Pain and suffering has changed in the last 20 years. You're not supposed to feel sorry for yourself over some terminal illness. You're supposed to remain positive, and exercise, and keep smiling. Barbara Ehrenreich had breast cancer and was accosted repeatedly by other cancer patients for being so glum about it. She had a range of feelings, but those feelings weren't positive enough, motivational enough, or spiritual enough for the bullies out there that push 'Positive Thinking.' Psychotherapy has changed in the last 20 years. Now it's all about moving beyond affliction and stress. There's no reprimanding now; everything is forgiven. It's almost as if individuals aren't accountable for their mistakes.
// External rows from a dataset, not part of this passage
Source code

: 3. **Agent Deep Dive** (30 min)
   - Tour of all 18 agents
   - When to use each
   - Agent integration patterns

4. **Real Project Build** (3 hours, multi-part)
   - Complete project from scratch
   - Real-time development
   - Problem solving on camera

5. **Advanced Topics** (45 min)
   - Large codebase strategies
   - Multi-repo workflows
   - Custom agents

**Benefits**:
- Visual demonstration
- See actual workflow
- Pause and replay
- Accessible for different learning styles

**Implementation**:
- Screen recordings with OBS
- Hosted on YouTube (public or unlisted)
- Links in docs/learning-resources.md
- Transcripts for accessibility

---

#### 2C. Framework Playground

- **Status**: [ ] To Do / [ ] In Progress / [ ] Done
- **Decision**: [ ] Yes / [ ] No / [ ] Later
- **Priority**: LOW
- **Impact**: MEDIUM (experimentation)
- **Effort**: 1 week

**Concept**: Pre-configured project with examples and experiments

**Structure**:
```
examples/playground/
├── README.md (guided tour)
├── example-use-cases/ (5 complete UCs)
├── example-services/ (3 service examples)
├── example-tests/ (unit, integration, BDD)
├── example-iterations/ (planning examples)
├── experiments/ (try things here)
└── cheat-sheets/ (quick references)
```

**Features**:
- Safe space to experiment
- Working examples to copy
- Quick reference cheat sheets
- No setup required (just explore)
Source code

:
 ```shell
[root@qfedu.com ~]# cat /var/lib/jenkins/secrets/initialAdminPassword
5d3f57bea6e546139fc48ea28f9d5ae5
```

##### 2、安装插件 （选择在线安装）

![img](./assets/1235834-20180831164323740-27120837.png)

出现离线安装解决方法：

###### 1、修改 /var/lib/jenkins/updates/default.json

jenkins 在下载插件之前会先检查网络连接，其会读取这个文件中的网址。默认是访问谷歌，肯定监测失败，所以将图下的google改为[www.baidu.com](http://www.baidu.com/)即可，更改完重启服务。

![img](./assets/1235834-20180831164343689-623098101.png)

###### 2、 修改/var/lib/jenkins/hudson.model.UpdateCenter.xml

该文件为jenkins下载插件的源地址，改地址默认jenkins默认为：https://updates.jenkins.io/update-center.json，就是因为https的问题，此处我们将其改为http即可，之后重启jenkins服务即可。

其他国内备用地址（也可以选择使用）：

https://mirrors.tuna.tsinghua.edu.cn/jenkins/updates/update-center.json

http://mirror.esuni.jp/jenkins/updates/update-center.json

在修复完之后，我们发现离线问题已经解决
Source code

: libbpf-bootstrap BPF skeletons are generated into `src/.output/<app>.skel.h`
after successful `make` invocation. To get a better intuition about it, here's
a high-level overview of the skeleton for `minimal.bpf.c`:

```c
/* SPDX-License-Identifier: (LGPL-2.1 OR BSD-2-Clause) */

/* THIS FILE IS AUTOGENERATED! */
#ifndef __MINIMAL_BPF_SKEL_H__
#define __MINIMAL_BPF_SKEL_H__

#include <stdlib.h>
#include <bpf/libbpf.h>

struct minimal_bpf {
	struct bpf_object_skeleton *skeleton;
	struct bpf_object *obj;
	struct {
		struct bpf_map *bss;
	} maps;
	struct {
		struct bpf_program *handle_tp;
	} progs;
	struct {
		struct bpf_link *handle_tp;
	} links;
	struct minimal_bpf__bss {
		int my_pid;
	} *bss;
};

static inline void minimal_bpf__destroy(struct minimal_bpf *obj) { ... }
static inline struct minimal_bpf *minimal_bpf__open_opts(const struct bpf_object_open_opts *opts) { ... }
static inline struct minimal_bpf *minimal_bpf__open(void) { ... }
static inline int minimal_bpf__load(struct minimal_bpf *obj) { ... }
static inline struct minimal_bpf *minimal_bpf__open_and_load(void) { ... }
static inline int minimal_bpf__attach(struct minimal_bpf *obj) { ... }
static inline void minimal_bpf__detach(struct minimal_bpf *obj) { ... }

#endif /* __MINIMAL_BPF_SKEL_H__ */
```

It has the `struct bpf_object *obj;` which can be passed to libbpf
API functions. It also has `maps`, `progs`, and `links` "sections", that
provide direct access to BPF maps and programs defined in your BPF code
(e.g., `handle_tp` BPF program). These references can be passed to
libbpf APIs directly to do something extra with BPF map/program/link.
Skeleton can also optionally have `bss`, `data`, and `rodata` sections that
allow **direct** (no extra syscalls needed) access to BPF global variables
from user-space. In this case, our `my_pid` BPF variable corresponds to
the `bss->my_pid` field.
You are not a victim, something else deserves the blame. Business has changed in the last 20 years. Leadership at the top is so insulated from the bottom, that they move in bubbles. For reference, see big financial company CEOs during the Wall Street crash. Religion has changed in the last 20 years. Mega-churches have 300+ paid employees, most of them in production studios working slick equipment streaming live sermons to millions. Ministers with 7-digit salaries preaching to the unemployed that, if they only willed it enough, God would listen. Churches sell not only religion, but other services too, like counseling, and day care, and macked-out retreats, and clothing lines, and literature on Amazon, and lecture tours, and real estate.
There is a complete and almost institutionalized American avoidance of pain and sorrow and suffering. But suffering still happens. It's essential. I quite need suffering. Here's a random pull.
"I postpone death by living, by suffering, by error, by risking, by giving, by losing."--Anais Nin
"Character cannot be developed in peace and quiet. Only through experience of trial and suffering can the soul be strengthened, ambition inspired, and success achieved."--Hellen Keller
"Seeing much, suffering much, and studying much, are the three pillars of learning."--Benjamin Disraeli
"Strength is born in the deep silence of long-suffering hearts; not amid joy."--Sir Arthur Helps
"We are never so defenseless against suffering as when we love."--Sigmund Freud
"Most people get a fair amount of fun out of their lives, but on balance life is suffering, and only the very young or the very foolish imagine otherwise."--George Orwell
"Absence and death are the same - only that in death there is no suffering."--Theodore Roosevelt
"If there was no suffering, man would not know his limits, would not know himself."--Leo Tolstoy
So how could I possibly root for a financial collapse, you ask, or Global Warming? Individuals will suffer, families will suffer, the country will suffer, perhaps the world will suffer. Maybe you will suffer. I don't wish any particular person ill-will, but as a collective homo erectus, I think we're in deviant terroritory. The pendulum has swung way too far in apogee. The current fiscal crisis will--hopefully--ground us collectively back into a full range of human emotion. There is a place in the arc of our lives for suffering, for pain, for sorrow. It provides a balance to life. It's real, it's pervasive, and it should not be washed over like a colony of growing coral at high tide by the waves of 'Positive Thinking.'
This is a well-balanced book. It's quick reading, but revealing. Ehrenreich includes loads of examples. A good 3-stars.